# Can i feed chickens chickpeas,old nuts,beans,flour?



## ufo_chris (Apr 30, 2010)

I was cleaning out my cupboards and found a few old things that I'm not sure I can feed chickens chickpeas dried and I soaked them but I'm still not sure I can feed it to them , I don't want them to choke on them also I have some old walnuts I suppose if I chop them fine maybe or don't I have to? What about old beans I have to cook them first I assume? Then I have some old flour and cake mixes which I'm thinking I can't just give to them raw it might clog up there Airways or something?
Is there a website or anything that has everything listed you can feed chickens? I know a lot of people clean out the refrigerators and stuff and they say it's even okay to feed a moldy food but then on websites I'm sure it would say not to, so is there a site that has more common sense stuff?thanks for reading


----------



## Forcast (Apr 15, 2014)

http://readynutrition.com/resources/10-foods-you-should-not-feed-your-chickens_09022014/


----------



## aart (Oct 20, 2012)

All 'lists' should be taken with a few grains of salt, I have seen inaccuracies in most of them. Throw it out to the landfill.

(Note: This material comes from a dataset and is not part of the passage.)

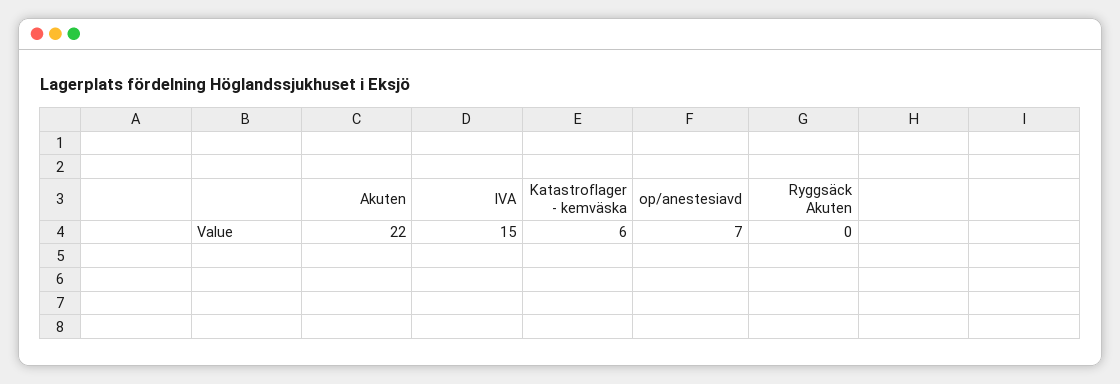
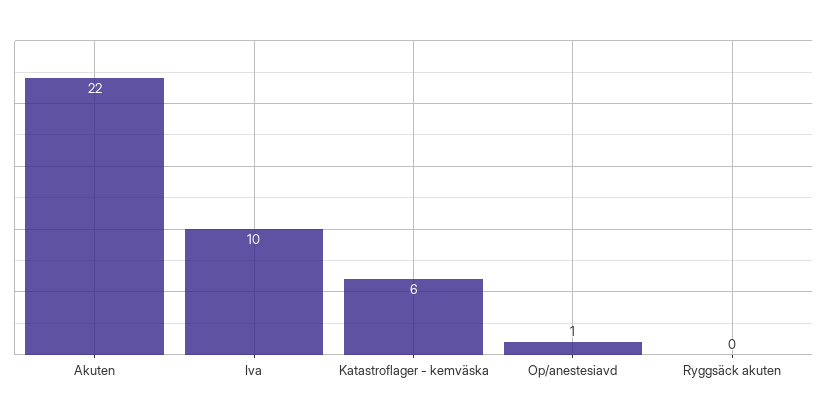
IVA: 15 -> 10
op/anestesiavd: 7 -> 1

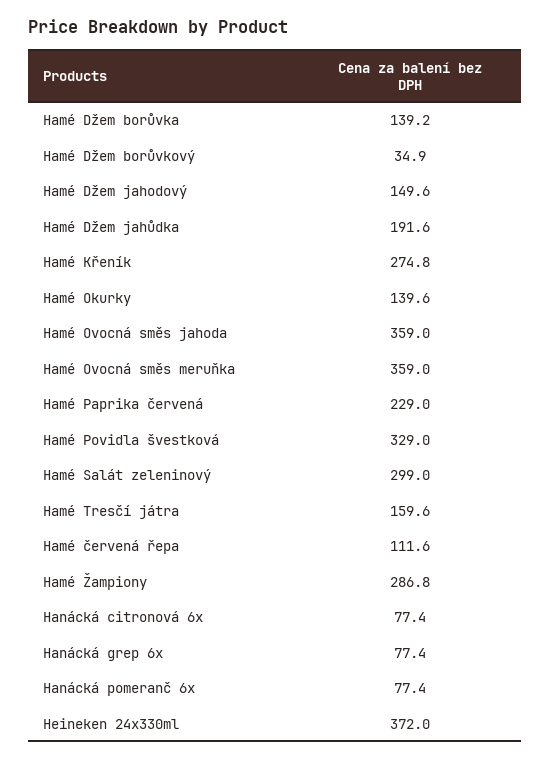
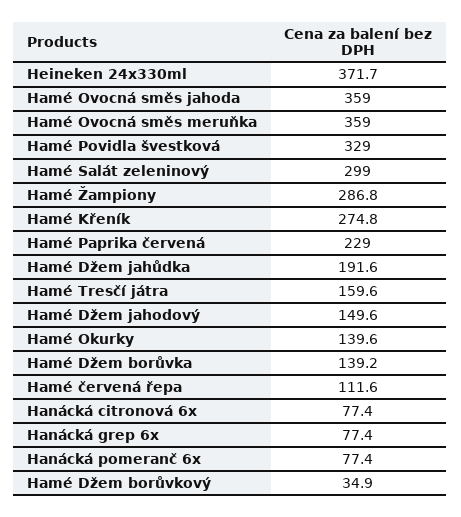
Heineken 24x330ml: 372 -> 371.7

I would not feed cake mix or white flour, raw or cooked...junk food, sugar not good for them.

Nuts would probably be ok, chopped up a bit and _in moderation_, if they have access to good grit.

_Never feed dry beans_...and old beans sometimes will not hydrate/cook properly.


----------



## ufo_chris (Apr 30, 2010)

Thanks guys...yes was thinking same about cake mix but i would feed in moderation . 
Ok,better safe than sorry then,thanks


----------



## truckinmachine (Oct 23, 2014)

bake it and feed them the cake or bread. a little gas in it wont kill ya. if your as cheap as me cook it in a dutch oven on a wood fire haha i used to bring home popped biscuit tubes and cook them for steaks the steer. he loved them even taught him to not take them with his slimy tongue lol. he was the best pet ever i fed him he fed me back


----------



## hawgsquatch (May 11, 2014)

My chickens eat flat possums off of the road, snitch from the hogs and break open their own watermelons in the fields so I doubt anything short of straight sugar or salt will hurt them.


----------



## JLMissouri (Dec 12, 2012)

I feed my chickens any table scraps and plenty of damaged and expired produce we get from grocery stores. Chickens are the fill in for hogs on our farm. As hawgsquatch stated you should see what your chickens would choose to eat when they free range, after that you probably wouldn't worry about anything else.


----------



## ufo_chris (Apr 30, 2010)

Lol guys! Yeah i'm sure they eat some pretty nasty stuff kust didnt want them choking on a bean or exploding from baking powder .....


----------



## aart (Oct 20, 2012)

Sometimes junk is just junk and should be tossed rather than reused/recycled.


----------